FAIRBANKS — The first two Canada geese of the season have been spotted at Creamer’s Field Migratory Waterfowl Refuge in Fairbanks, a sign of spring for winter-weary residents.
The Fairbanks Daily News-Miner reported the geese were seen Friday morning, a couple hours before a swan appeared in the Chena River just downstream of the University Avenue bridge.
The geese arrived a day later than last year, but it’s still the fourth-earliest appearance since the Alaska Department of Fish and Game began keeping records in 1976. Spring migration is a big event at the refuge in Alaska’s second-largest city, attracting hundreds of spectators eager to view geese and sandhill cranes.
The first geese of 2014 were seen at 8:03 a.m. by Ray Johnson and Derrek Helgeson from Fish and Game.
“We were out talking and heard them flying overhead,” said Johnson, a hunter information and training technician. “They landed in front of the observation deck, and a raven chased them off.”
Helgeson checked the time on his cellphone and suggested they notify somebody. Johnson, however, said that probably wasn’t necessary and the men returned to work.
The news started to fly when Helgeson bumped into Mark Ross, a naturalist and biologist with Fish and Game, and mentioned the geese.
Ross frantically quizzed Helgeson about the birds, worried that he and Johnson might have mistaken them for decoys that had been placed in the field as an April Fool’s joke.
Ross then called Johnson to confirm the sighting before notifying the news media.

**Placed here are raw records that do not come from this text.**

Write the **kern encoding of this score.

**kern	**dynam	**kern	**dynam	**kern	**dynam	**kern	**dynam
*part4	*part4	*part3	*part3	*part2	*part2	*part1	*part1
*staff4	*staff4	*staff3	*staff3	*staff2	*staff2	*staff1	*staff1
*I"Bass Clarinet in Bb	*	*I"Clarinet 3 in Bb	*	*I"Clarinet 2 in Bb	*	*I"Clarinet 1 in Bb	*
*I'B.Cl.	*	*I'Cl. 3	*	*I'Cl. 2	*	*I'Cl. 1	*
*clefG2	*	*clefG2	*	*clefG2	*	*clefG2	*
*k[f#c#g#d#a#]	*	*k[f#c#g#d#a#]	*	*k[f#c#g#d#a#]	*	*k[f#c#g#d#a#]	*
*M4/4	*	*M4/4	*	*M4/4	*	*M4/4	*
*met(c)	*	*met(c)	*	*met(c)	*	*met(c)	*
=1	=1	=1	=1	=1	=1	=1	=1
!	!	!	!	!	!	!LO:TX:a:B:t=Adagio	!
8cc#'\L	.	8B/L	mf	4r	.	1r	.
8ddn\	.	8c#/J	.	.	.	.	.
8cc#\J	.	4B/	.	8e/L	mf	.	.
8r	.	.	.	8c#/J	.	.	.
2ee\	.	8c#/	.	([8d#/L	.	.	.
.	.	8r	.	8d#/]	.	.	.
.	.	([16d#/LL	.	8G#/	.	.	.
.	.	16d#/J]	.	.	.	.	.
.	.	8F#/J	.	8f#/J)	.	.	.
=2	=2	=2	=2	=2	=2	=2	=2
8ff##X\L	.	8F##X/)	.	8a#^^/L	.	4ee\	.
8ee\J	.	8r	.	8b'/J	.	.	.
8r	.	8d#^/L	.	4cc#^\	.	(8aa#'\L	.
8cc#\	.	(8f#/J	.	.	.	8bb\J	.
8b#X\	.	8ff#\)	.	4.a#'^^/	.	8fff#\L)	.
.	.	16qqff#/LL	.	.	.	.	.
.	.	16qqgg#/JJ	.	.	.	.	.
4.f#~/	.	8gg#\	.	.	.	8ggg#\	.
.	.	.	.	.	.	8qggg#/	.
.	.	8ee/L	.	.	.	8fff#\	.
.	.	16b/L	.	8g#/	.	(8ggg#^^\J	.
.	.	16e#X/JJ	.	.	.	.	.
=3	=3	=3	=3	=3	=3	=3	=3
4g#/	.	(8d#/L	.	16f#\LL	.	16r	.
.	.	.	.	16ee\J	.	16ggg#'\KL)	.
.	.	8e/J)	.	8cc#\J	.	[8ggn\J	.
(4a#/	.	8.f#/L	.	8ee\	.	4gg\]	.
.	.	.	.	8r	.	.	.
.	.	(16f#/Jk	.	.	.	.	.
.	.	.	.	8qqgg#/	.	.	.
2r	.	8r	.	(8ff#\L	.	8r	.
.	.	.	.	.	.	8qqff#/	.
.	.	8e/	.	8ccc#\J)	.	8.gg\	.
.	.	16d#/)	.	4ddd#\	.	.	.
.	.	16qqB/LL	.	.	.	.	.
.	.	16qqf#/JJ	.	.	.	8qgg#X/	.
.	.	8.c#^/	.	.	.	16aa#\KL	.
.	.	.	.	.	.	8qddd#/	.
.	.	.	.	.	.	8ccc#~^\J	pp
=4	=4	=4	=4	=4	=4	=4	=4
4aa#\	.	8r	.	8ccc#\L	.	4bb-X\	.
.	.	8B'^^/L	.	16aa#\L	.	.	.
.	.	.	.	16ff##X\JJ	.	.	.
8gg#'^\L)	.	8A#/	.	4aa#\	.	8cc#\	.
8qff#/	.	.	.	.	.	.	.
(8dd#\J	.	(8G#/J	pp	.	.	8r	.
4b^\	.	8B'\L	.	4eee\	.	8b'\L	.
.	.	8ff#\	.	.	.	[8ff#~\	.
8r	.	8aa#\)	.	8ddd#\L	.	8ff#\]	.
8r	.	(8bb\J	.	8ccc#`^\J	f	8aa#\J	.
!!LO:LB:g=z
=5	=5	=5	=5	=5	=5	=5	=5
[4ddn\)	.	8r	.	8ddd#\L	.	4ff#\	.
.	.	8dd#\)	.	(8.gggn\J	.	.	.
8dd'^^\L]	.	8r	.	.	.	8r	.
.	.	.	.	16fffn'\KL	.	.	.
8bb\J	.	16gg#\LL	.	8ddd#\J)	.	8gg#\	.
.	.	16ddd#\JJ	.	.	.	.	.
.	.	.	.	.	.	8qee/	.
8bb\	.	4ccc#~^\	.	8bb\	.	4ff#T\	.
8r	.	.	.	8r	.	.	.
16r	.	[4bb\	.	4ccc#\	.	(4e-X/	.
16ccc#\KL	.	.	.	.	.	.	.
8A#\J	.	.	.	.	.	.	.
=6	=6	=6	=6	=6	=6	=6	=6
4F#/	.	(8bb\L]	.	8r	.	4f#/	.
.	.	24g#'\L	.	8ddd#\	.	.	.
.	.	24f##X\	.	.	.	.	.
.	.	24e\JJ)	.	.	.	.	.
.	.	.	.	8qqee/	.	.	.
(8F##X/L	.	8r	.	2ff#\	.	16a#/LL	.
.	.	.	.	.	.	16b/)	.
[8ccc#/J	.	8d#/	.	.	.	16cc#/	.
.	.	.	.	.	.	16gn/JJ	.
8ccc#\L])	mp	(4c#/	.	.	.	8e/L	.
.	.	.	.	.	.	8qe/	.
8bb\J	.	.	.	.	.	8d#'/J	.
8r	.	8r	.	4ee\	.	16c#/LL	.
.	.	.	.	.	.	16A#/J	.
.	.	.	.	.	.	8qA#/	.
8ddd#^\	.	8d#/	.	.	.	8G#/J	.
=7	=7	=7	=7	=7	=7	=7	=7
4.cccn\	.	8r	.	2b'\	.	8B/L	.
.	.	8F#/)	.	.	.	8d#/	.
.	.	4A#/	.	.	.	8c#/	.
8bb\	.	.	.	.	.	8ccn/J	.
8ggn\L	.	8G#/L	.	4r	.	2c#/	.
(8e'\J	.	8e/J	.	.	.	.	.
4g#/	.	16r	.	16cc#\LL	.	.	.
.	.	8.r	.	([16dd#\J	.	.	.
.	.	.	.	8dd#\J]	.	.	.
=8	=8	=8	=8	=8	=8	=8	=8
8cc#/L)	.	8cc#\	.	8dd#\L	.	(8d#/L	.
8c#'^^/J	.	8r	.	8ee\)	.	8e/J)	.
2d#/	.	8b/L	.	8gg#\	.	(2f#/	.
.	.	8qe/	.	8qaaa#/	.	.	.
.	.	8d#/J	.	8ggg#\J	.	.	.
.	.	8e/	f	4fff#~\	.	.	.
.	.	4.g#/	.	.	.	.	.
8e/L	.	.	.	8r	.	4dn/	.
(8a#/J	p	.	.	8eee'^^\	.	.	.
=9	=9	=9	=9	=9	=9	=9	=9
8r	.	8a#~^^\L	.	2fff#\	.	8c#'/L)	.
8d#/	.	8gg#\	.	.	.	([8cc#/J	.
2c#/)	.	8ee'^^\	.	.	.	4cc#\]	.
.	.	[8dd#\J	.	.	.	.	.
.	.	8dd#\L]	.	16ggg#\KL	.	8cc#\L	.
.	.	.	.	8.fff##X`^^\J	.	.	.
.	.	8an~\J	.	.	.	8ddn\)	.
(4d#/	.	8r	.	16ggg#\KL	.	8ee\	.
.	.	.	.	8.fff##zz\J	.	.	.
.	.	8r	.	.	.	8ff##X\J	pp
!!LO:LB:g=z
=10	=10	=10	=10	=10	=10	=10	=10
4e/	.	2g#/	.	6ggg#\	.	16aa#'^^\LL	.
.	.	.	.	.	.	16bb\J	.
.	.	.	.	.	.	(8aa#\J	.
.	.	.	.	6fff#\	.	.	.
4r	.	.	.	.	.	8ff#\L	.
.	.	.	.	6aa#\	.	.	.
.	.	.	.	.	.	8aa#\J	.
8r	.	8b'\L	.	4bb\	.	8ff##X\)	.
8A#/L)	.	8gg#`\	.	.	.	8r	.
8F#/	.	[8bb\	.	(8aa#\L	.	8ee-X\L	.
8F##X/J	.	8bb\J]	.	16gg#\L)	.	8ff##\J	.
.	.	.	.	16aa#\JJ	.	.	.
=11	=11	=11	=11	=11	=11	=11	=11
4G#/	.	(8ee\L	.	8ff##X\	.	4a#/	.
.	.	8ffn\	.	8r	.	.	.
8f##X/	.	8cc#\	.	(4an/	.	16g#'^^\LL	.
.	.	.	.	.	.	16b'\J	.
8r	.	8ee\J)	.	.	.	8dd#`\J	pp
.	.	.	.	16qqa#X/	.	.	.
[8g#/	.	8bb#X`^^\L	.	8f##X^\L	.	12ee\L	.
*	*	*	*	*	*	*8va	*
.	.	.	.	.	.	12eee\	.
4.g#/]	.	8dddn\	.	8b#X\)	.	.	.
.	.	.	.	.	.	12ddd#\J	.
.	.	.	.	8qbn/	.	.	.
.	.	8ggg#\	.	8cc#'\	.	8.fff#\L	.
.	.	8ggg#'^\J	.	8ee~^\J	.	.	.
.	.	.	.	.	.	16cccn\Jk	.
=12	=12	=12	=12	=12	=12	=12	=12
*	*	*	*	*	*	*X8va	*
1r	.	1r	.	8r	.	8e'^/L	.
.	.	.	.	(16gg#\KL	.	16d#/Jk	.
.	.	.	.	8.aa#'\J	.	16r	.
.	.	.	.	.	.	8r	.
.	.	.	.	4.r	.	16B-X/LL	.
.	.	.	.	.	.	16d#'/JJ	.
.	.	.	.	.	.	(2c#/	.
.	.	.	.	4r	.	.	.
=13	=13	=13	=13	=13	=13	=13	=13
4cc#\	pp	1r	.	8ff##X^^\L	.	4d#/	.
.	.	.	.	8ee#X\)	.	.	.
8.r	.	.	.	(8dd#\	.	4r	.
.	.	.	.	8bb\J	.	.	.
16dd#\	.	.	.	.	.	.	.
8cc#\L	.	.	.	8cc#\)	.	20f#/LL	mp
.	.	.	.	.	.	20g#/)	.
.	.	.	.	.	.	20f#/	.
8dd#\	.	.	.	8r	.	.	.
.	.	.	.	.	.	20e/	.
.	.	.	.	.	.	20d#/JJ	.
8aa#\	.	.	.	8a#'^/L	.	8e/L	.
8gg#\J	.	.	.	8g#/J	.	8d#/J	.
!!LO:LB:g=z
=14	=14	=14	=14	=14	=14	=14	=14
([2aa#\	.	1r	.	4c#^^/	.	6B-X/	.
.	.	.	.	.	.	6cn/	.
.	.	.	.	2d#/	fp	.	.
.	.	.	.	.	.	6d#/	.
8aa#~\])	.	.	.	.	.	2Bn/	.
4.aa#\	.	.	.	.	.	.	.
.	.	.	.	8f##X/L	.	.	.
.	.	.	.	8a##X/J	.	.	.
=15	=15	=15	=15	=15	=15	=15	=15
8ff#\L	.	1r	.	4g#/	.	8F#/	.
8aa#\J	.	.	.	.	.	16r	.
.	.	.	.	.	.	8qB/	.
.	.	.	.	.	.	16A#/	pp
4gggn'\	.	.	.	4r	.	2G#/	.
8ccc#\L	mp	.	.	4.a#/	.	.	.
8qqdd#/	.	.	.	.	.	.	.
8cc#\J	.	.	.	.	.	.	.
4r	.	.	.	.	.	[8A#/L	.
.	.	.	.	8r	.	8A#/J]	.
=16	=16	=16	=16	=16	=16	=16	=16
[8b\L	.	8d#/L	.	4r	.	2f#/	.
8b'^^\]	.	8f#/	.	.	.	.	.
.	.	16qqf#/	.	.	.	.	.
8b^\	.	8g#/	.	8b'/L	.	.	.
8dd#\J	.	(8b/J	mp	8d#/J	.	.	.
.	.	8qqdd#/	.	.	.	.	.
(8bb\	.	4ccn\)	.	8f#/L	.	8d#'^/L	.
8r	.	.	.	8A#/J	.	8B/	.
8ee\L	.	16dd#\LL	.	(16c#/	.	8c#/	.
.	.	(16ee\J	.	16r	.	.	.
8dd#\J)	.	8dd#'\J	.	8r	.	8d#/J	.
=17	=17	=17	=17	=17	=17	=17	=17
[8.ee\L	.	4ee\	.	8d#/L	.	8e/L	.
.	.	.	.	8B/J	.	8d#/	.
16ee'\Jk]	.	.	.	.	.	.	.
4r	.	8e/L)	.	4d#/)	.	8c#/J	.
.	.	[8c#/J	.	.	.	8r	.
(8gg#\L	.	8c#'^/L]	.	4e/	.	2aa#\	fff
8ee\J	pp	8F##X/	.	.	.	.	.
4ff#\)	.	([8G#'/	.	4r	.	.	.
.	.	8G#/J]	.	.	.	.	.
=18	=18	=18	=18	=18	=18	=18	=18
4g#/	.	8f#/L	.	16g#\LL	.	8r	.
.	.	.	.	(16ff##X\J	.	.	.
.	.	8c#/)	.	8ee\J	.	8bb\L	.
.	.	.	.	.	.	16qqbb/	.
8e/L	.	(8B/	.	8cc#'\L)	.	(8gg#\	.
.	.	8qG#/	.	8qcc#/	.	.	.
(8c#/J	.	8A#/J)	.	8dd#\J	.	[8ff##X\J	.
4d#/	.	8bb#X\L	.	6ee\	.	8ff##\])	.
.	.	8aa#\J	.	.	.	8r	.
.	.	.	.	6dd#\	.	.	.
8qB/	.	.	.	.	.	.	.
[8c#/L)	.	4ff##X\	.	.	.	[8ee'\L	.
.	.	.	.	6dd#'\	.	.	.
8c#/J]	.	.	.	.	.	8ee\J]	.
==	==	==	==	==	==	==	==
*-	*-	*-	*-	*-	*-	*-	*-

“Everybody was pretty exuberant,” Ross said.
Two days before the arrival, workers from Fairbanks International Airport plowed paths at Creamer’s Field, hoping the cleared area will draw birds away from runways and grassy areas near tarmacs. Members of the Borealis Kiwanis on Saturday provided an extra incentive for geese to land at the refuge. Club members spread barley on refuge fields to give geese something to eat.
A couple hours after the geese sighting at Creamer’s Field, artist and outdoor observer Dan Kennedy noticed a swan downstream in the Chena River behind the Bureau of Land Management building. He said it was most likely a trumpeter.
Kennedy saw a woodchuck earlier in the week. The hibernator is typically one of the first critters to awaken in the spring, generally in late March or early April.